Reproduce precisely the lines of the listing below, starting with the line that contains "t5-base_cs noKW: 0.183 -> 0.2347" and stopping after the line that contains "t5-base_cs KWprefix: 0.243 -> 0.273"; include nothing else.

→ **Input data**:
====

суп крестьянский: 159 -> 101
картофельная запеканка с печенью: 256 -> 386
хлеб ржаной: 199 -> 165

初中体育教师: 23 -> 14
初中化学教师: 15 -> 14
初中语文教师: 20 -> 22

====

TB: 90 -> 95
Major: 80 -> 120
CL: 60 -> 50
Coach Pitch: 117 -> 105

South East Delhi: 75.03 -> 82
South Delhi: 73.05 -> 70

====

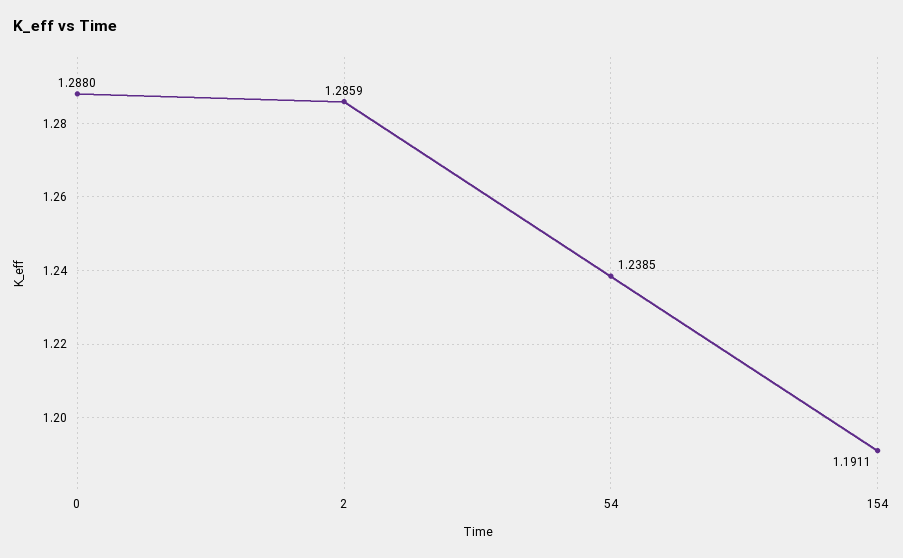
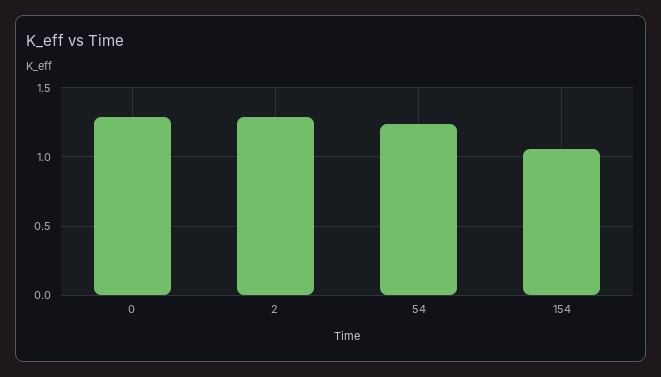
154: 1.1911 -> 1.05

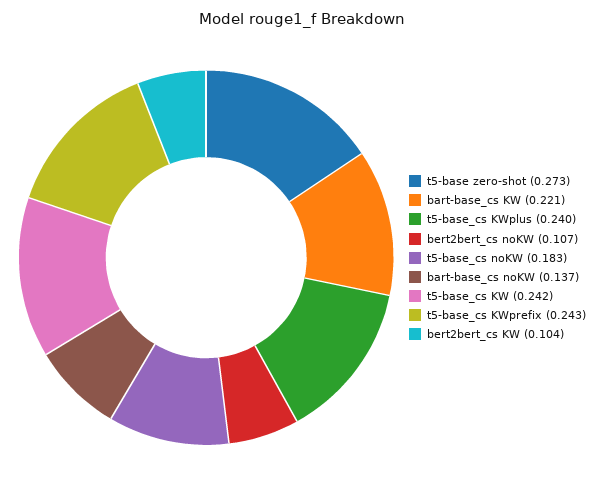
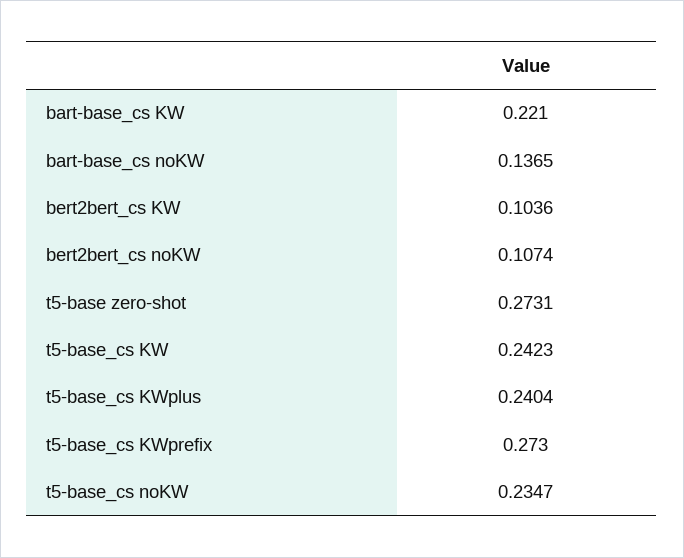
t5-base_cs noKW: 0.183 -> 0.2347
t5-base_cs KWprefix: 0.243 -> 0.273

====

→ **Response area**:
t5-base_cs noKW: 0.183 -> 0.2347
t5-base_cs KWprefix: 0.243 -> 0.273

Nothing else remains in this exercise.